### EXERCISE
Nothing is needed except the lines below that run from the one with "very effective for" through the one with "It is great to buy the crowed control", repeated exactly.

### RECORDED DATA
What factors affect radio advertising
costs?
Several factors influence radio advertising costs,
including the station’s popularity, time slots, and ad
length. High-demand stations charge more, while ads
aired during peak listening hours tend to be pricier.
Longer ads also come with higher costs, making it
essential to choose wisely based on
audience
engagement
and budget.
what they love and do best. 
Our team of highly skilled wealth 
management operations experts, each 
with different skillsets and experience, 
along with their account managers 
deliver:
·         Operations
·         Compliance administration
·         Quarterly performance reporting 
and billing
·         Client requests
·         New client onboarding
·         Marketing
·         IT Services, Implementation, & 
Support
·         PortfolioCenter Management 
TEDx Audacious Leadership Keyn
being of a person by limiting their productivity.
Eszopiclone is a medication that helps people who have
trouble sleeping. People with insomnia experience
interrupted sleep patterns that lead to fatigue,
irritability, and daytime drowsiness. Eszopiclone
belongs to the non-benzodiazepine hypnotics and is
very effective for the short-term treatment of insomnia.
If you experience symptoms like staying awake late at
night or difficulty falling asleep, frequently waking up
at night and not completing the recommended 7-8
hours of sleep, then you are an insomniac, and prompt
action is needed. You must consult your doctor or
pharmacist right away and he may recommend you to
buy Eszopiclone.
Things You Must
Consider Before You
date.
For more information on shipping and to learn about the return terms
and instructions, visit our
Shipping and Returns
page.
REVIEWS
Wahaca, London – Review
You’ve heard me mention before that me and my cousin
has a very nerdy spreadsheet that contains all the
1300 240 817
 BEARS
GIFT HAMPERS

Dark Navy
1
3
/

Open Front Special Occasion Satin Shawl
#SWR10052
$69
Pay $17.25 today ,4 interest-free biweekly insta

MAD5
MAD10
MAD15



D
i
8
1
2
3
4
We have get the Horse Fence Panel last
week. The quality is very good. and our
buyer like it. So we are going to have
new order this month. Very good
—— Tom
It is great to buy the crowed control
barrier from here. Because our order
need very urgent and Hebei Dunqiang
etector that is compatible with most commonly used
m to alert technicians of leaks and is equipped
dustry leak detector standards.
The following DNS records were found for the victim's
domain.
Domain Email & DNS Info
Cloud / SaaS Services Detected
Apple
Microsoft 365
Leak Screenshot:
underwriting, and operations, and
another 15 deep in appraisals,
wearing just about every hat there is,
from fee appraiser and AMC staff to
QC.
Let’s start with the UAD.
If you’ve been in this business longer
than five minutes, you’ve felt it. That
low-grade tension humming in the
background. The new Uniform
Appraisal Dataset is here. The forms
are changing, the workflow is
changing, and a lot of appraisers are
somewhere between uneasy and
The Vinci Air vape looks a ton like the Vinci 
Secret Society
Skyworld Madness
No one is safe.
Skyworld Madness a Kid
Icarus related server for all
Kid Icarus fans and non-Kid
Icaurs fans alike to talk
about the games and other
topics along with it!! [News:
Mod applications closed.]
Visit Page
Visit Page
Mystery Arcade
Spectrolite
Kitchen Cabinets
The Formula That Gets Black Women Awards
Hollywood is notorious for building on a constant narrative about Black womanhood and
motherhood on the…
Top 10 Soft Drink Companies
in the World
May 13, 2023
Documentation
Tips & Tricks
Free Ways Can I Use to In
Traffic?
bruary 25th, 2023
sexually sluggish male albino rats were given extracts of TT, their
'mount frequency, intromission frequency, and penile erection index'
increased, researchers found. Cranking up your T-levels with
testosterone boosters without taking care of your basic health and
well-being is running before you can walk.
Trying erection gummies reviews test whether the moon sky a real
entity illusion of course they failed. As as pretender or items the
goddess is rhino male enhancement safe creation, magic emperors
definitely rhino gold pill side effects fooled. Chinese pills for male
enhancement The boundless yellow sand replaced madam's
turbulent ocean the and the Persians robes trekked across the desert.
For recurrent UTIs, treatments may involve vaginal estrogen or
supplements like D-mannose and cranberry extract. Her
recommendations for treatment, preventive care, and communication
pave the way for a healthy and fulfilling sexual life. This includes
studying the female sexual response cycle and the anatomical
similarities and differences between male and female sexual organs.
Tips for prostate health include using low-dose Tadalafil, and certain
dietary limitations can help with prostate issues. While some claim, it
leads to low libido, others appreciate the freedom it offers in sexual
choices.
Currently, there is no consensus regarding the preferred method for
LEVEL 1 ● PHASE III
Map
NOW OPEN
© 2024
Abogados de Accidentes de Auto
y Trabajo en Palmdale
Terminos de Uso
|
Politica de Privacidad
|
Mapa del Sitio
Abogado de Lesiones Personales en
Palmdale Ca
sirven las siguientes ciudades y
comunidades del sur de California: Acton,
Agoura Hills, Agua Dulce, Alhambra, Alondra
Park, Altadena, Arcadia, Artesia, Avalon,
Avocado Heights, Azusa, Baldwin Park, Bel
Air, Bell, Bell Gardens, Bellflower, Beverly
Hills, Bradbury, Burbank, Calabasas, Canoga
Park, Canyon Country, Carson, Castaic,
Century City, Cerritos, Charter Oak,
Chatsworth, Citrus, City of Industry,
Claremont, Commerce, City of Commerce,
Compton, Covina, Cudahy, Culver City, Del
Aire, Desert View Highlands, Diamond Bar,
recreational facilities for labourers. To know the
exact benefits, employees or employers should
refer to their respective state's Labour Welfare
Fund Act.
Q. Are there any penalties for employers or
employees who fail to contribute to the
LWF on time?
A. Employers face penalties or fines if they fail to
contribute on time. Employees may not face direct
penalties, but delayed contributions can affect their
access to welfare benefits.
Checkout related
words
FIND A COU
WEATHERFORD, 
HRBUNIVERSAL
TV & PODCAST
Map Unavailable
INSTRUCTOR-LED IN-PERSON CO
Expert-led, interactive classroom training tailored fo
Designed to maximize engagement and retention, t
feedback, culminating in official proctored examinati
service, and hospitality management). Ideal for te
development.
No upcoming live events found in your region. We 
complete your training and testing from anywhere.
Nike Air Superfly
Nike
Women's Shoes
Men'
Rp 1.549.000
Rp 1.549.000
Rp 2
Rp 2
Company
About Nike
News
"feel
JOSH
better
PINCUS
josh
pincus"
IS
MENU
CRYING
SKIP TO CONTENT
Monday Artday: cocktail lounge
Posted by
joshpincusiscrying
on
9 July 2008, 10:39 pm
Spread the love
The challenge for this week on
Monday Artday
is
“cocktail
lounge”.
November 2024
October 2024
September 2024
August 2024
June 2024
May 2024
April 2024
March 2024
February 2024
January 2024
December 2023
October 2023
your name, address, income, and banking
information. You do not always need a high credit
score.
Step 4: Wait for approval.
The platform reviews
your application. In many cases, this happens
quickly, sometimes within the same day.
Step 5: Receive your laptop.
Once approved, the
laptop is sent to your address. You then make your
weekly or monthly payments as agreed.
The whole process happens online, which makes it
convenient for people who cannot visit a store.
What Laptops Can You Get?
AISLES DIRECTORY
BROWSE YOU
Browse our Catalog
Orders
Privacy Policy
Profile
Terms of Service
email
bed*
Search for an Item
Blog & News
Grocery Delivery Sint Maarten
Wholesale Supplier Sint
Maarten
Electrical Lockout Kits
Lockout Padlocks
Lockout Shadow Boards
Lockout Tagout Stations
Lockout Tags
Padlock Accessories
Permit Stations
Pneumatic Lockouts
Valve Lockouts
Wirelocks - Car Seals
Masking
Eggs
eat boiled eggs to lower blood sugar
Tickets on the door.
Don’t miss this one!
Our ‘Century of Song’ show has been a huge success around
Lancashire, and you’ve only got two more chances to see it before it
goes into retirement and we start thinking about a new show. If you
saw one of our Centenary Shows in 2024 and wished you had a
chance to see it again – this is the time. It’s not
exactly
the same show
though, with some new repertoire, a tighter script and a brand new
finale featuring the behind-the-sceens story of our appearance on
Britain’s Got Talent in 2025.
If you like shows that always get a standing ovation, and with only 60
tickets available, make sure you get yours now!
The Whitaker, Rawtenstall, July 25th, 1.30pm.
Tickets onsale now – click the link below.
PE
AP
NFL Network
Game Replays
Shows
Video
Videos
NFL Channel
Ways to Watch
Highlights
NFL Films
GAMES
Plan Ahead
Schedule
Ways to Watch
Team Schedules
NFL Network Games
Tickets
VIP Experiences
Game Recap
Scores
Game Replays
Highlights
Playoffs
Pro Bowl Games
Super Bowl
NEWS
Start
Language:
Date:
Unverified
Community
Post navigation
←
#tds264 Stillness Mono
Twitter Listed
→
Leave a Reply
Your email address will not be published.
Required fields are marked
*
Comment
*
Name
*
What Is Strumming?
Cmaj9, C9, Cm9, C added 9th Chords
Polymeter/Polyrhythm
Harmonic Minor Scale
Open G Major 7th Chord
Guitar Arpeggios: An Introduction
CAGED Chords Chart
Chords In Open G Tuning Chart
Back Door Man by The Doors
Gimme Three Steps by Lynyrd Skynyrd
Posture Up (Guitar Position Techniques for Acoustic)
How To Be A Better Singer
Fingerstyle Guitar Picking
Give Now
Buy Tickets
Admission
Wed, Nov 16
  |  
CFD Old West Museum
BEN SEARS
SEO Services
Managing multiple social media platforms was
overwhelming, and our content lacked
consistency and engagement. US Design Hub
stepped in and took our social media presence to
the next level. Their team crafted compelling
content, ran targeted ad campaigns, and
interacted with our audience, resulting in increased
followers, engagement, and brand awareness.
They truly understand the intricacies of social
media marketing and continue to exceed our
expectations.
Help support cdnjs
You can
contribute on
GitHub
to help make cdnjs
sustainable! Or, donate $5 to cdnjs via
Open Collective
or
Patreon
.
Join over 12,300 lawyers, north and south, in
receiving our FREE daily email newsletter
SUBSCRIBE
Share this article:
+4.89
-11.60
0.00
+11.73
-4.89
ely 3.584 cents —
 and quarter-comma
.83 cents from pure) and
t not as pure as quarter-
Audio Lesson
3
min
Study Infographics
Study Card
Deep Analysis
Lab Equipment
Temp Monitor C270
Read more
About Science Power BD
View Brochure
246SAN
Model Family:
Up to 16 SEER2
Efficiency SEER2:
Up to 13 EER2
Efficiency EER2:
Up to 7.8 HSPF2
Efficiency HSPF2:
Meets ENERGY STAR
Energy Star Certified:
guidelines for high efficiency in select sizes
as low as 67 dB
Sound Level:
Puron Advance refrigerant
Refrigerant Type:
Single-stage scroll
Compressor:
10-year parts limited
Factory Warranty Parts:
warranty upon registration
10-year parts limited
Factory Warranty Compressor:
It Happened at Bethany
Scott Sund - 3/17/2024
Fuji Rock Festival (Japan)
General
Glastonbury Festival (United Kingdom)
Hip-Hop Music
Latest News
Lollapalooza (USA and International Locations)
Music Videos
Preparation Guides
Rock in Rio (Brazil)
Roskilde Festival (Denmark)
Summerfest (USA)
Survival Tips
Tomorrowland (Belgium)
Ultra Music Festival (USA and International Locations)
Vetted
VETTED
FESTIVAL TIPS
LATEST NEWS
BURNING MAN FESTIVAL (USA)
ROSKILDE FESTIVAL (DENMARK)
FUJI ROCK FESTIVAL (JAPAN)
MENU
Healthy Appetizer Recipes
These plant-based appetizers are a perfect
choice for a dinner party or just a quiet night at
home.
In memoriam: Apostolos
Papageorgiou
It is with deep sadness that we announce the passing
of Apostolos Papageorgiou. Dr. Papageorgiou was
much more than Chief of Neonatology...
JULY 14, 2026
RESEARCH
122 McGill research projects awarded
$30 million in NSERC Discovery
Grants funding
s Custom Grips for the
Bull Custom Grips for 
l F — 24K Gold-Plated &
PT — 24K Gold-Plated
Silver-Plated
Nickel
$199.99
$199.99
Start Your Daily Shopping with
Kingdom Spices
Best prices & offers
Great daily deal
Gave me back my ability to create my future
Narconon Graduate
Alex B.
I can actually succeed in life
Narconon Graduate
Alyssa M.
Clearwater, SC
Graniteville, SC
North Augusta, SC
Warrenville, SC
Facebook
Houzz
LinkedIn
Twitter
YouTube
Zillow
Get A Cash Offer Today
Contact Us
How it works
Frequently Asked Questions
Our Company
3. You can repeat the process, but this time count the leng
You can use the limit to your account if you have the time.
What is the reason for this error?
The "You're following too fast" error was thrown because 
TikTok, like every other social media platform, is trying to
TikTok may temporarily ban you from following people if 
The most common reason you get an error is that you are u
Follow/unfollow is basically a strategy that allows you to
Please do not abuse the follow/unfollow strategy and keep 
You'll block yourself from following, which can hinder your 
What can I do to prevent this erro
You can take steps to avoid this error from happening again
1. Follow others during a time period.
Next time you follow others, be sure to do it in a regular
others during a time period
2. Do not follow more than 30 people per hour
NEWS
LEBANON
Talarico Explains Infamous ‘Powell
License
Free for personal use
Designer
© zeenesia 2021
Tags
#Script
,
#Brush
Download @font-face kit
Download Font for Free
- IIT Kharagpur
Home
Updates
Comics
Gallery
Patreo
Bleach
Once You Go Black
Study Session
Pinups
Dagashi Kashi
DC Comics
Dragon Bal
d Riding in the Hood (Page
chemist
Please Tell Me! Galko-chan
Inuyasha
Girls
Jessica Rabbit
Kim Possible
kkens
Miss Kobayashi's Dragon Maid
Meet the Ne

### ANSWER TO THIS PROBLEM
very effective for the short-term treatment of insomnia.
If you experience symptoms like staying awake late at
night or difficulty falling asleep, frequently waking up
at night and not completing the recommended 7-8
hours of sleep, then you are an insomniac, and prompt
action is needed. You must consult your doctor or
pharmacist right away and he may recommend you to
buy Eszopiclone.
Things You Must
Consider Before You
date.
For more information on shipping and to learn about the return terms
and instructions, visit our
Shipping and Returns
page.
REVIEWS
Wahaca, London – Review
You’ve heard me mention before that me and my cousin
has a very nerdy spreadsheet that contains all the
1300 240 817
 BEARS
GIFT HAMPERS

Dark Navy
1
3
/

Open Front Special Occasion Satin Shawl
#SWR10052
$69
Pay $17.25 today ,4 interest-free biweekly insta

MAD5
MAD10
MAD15



D
i
8
1
2
3
4
We have get the Horse Fence Panel last
week. The quality is very good. and our
buyer like it. So we are going to have
new order this month. Very good
—— Tom
It is great to buy the crowed control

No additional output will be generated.